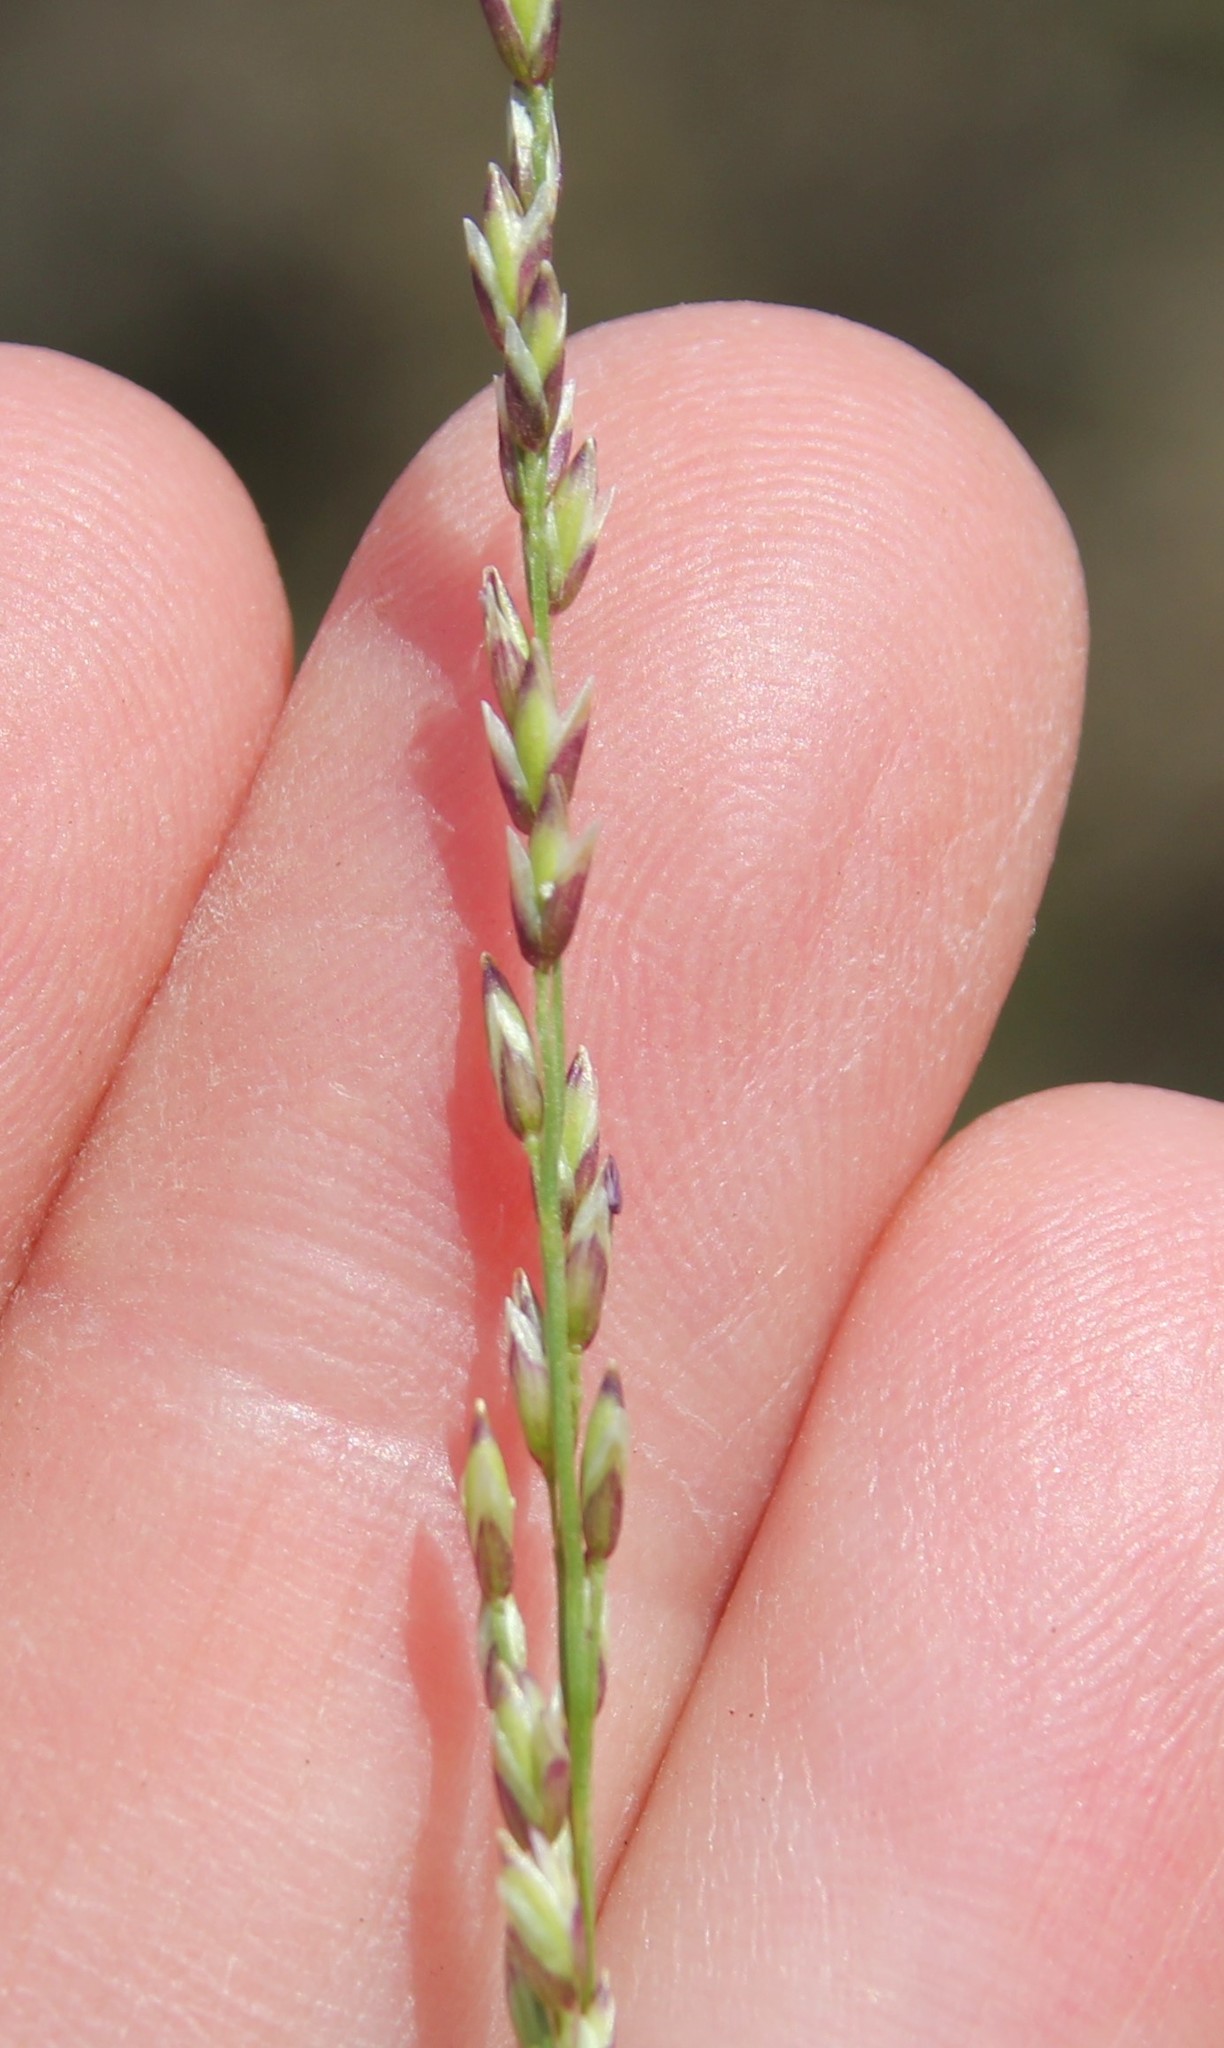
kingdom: Plantae
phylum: Tracheophyta
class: Liliopsida
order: Poales
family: Poaceae
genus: Melica
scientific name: Melica imperfecta
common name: California melic
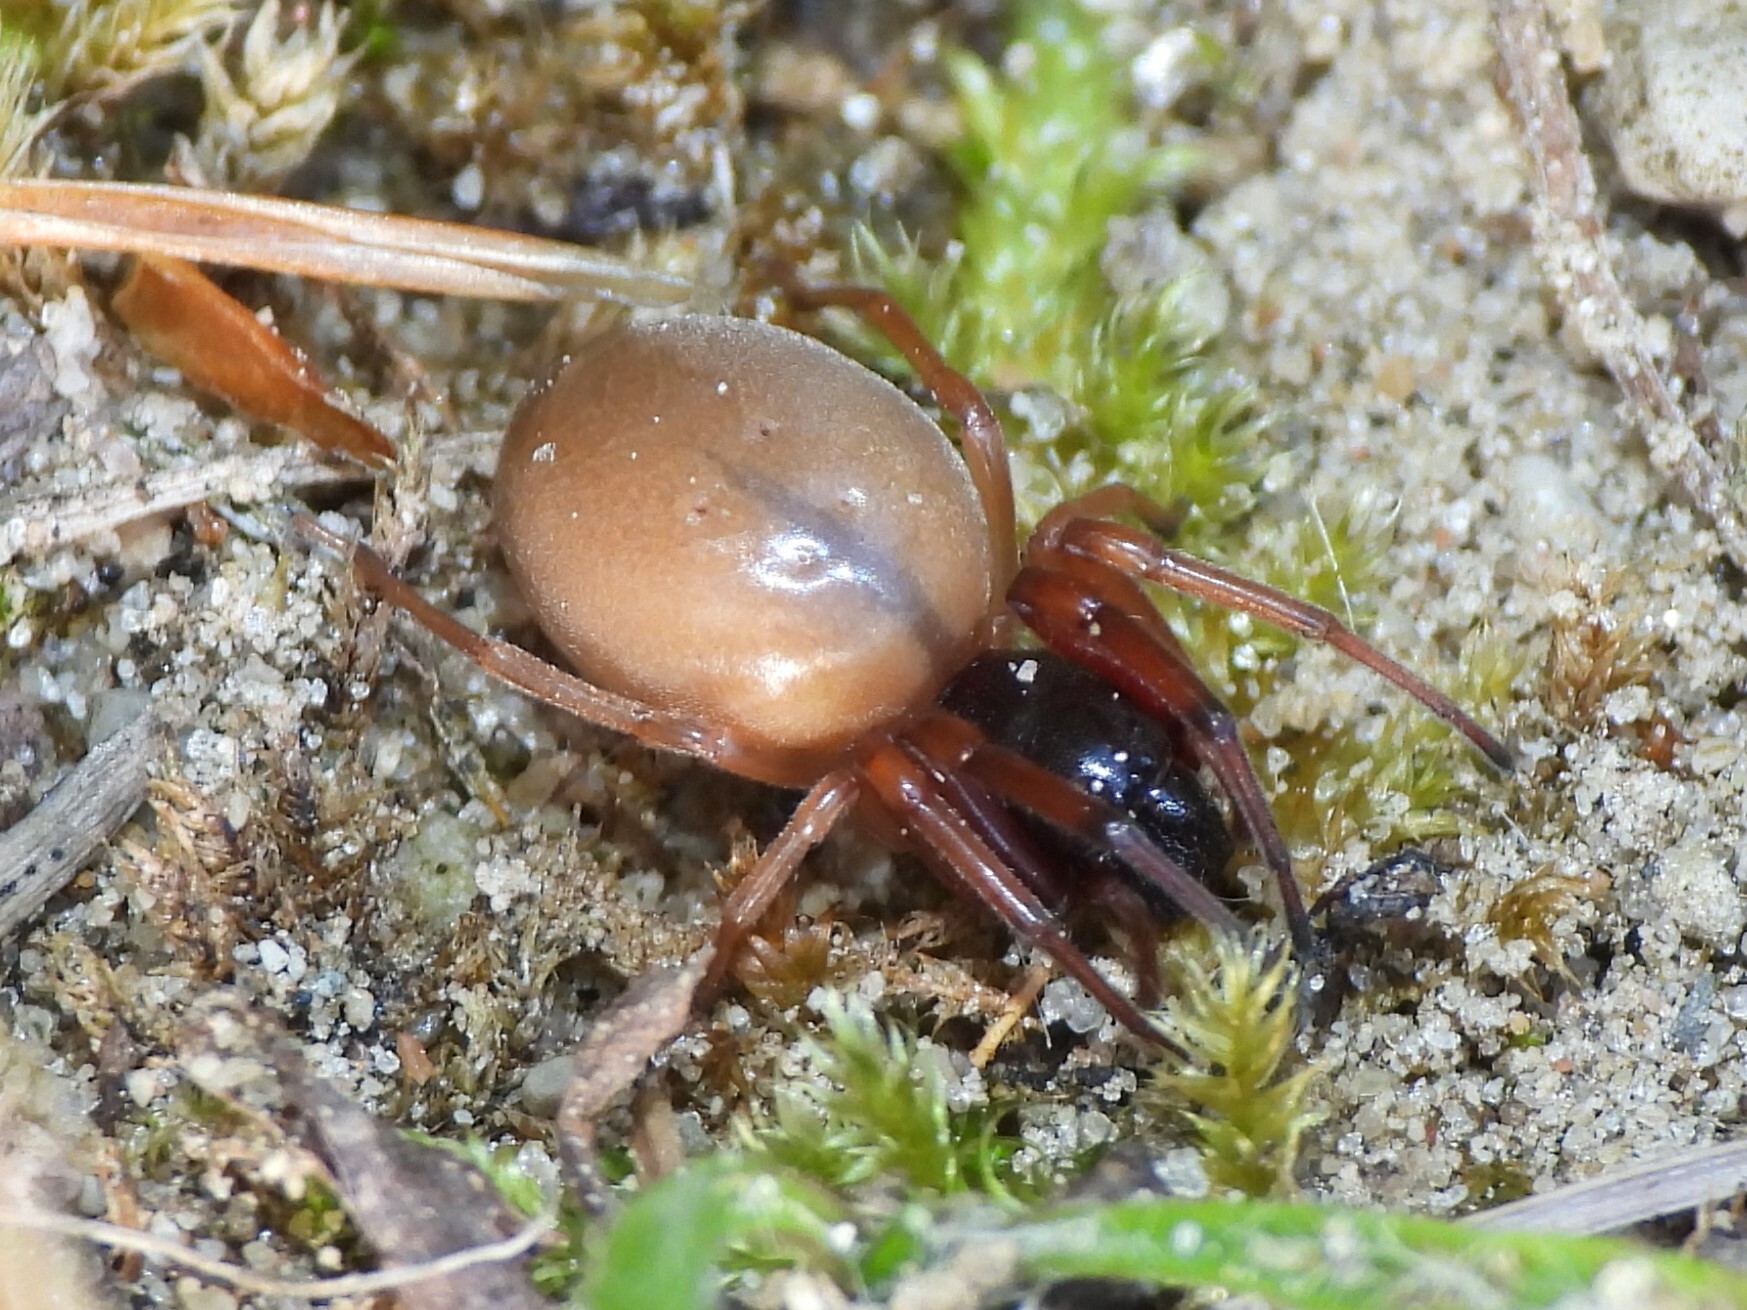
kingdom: Animalia
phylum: Arthropoda
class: Arachnida
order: Araneae
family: Trachelidae
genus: Trachelas
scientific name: Trachelas tranquillus
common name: Broad-faced sac spider
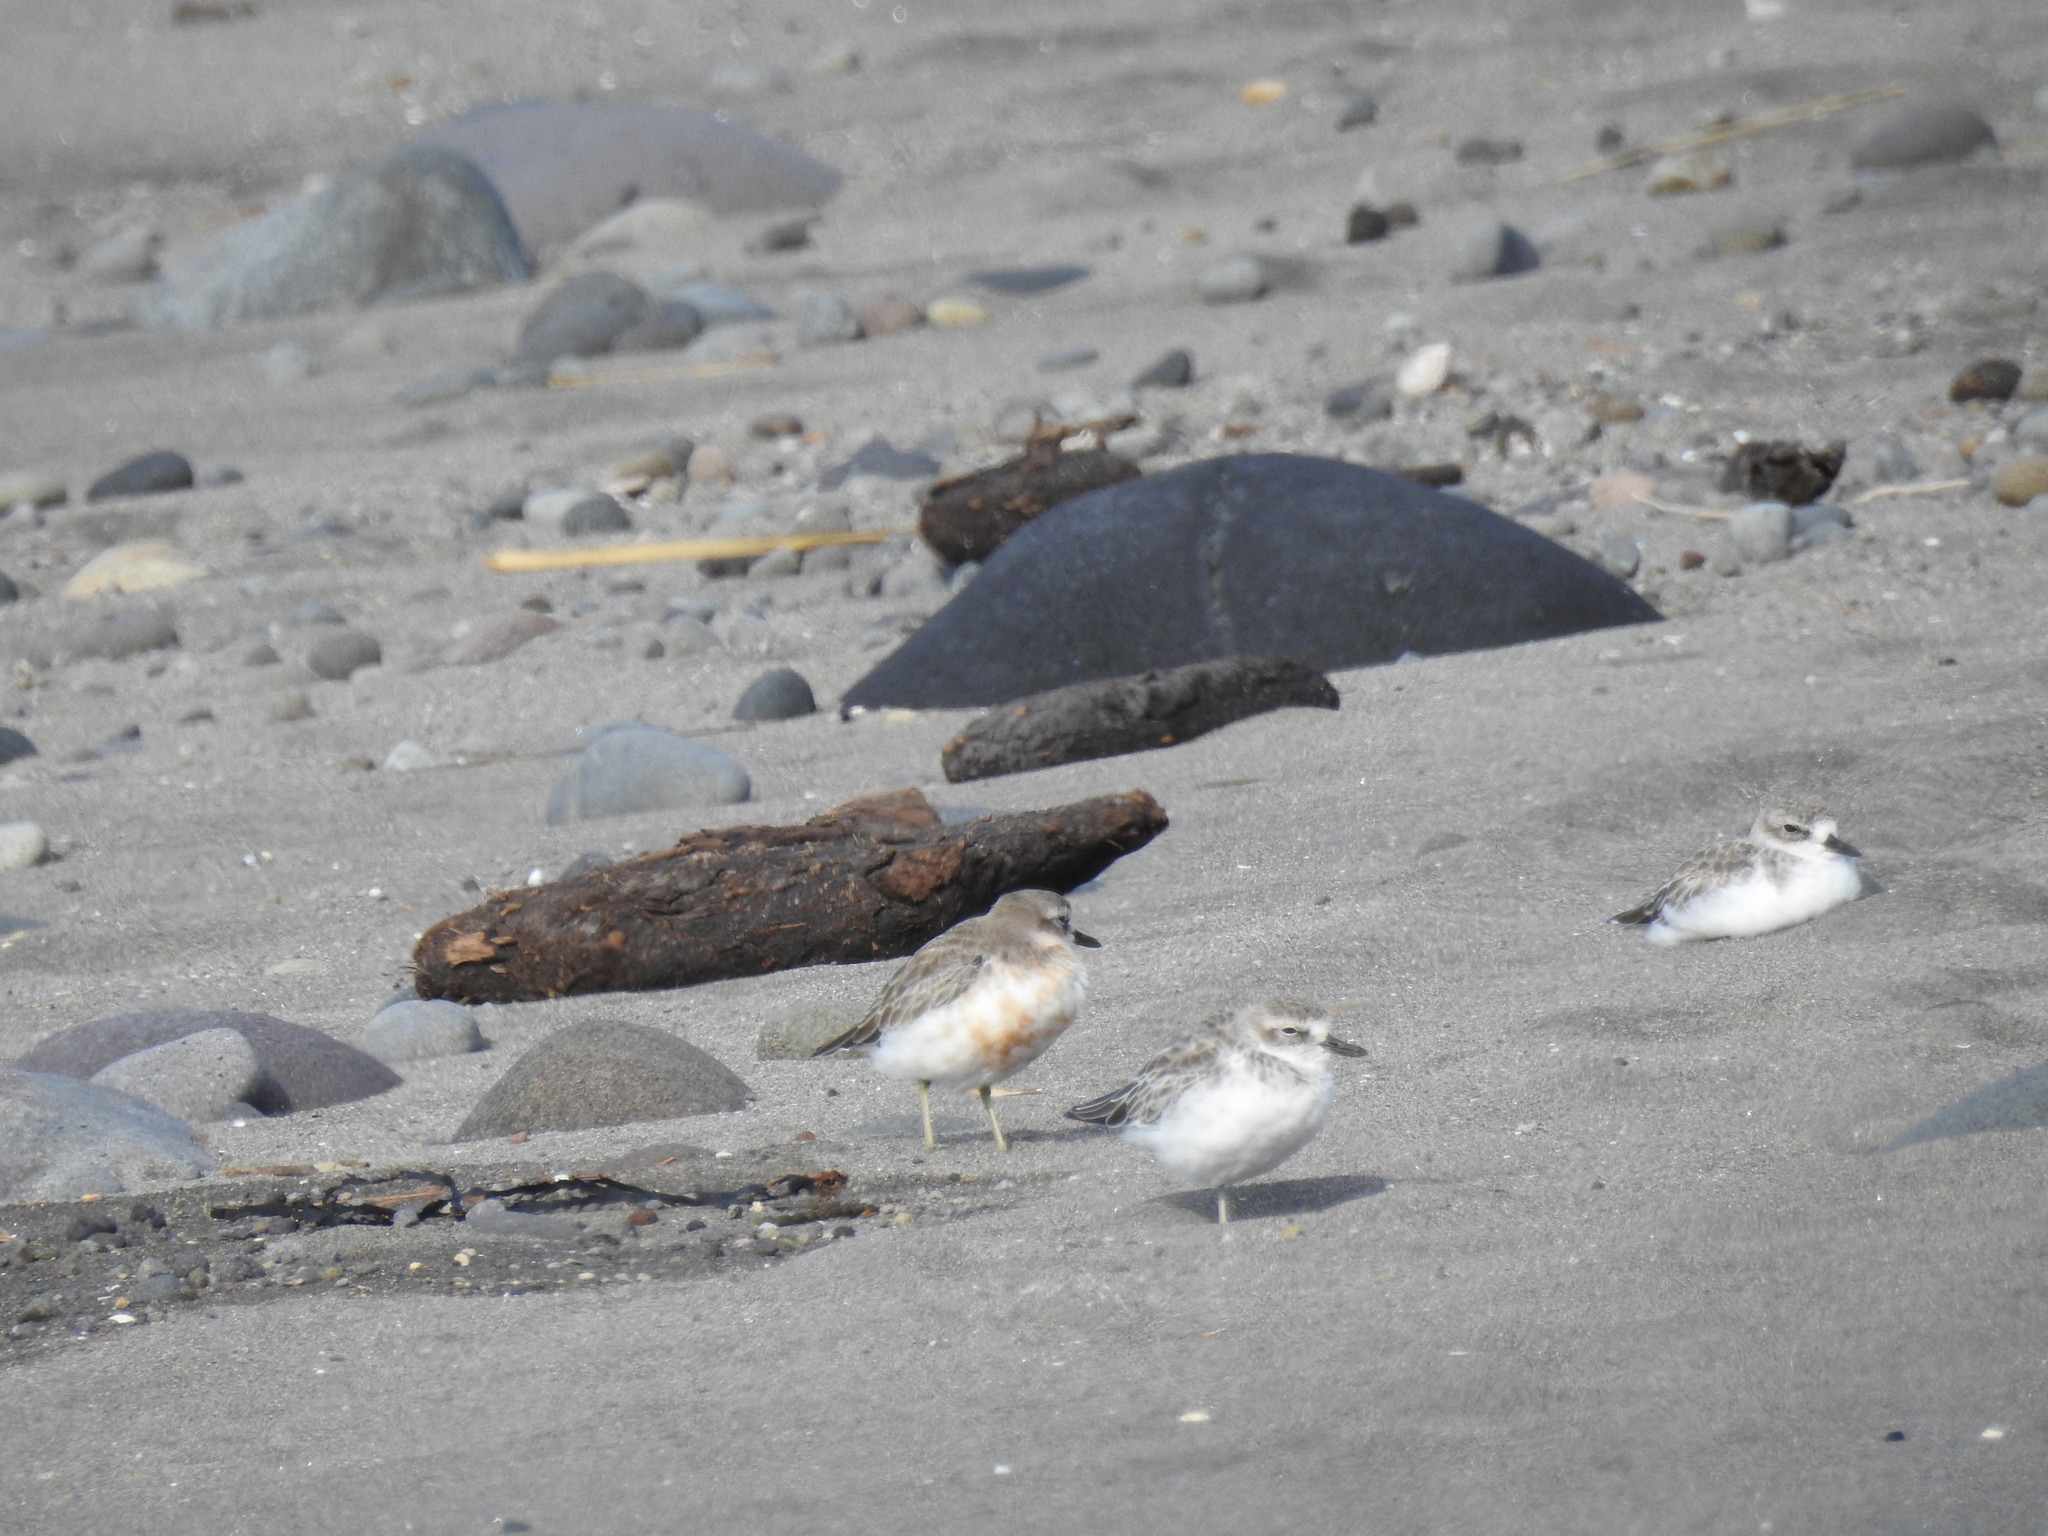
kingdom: Animalia
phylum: Chordata
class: Aves
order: Charadriiformes
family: Charadriidae
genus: Anarhynchus
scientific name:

Task requirements: Recast the lines from the one containing "common name: California melic" through the end of the records as a Markdown table with the columns Row and Line text, numbering each row and skipping blank lines. Leave the pictures out.

Right answer:
| Row | Line text |
|---|---|
| 1 | common name: California melic |
| 2 | kingdom: Animalia |
| 3 | phylum: Arthropoda |
| 4 | class: Arachnida |
| 5 | order: Araneae |
| 6 | family: Trachelidae |
| 7 | genus: Trachelas |
| 8 | scientific name: Trachelas tranquillus |
| 9 | common name: Broad-faced sac spider |
| 10 | kingdom: Animalia |
| 11 | phylum: Chordata |
| 12 | class: Aves |
| 13 | order: Charadriiformes |
| 14 | family: Charadriidae |
| 15 | genus: Anarhynchus |
| 16 | scientific name: |